Children do feel loved when you set H E A L T H Y B O U N D A R I E S because they know you care, at the same time it builds their confidence and self-esteem knowing that they have the power to be in control of themselves to act in what's expected.


5. Teach Positive Self-Talk

"Positive self-talk is an internal dialogue that makes a person feel good about themselves." - medicalnewstoday.com

There is a unified conclusion in most research on positive self-talk shows that the way we talk to ourselves can have a roll-on effect on behavior changes (Ellis, 1976). In 2009, Hatzigeorgiadis et. al. have concluded in their experiment that motivational self-talk increases self-confidence and reduces anxiety.

Fig. 2. Self-confidence scores in the initial and final trials for the experimental and control groups.


A classic example of completing a tedious task would be:



VS

As much as we want to be 24/7 available to coach our children through challenging situations, it is nearly impossible.






This is why we need to groom our little ones to become their cheerleaders by teaching them positive self-talk!
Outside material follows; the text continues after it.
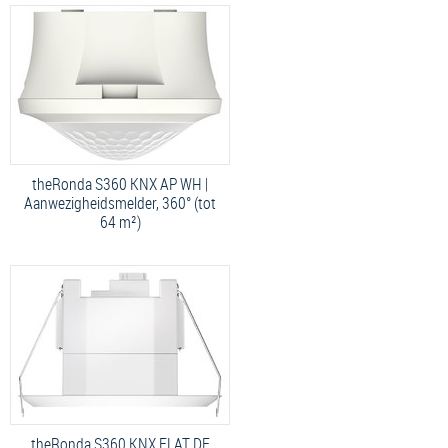
theRonda S360 KNX AP WH |
Aanwezigheidsmelder, 360° (tot
64 m²)
theRonda S360 KNX FLAT DE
The more they practice, the more it will become second nature to them, and when other would be a better time to practice than the times they spent with you!



Ultimately remember to enjoy the process of things, parenting is never easy, and someone once said this,

"There is no perfect parent, the only perfect parent is one that's without a child". Stay empowered and parent on :)



References:

Ellis, A. (1962). Reason and emotion in psychotherapy. Lyle Stuart.


Gottman, J. (1998). Raising an emotionally intelligent child. Simon & Schuster.


Hatzigeorgiadis, A., Zourbanos, N., Mpoumpaki, S., & Theodorakis, Y. (2009). Mechanisms underlying the self-talk–performance relationship: The effects of motivational self-talk on self-confidence and anxiety. Psychology Of Sport And Exercise, 10(1), 186-192. doi: 10.1016/j.psychsport.2008.07.009


Rogers, C., & Koch, S. (1959). A theory of therapy, personality, and interpersonal relationships. New York: McGraw-Hill.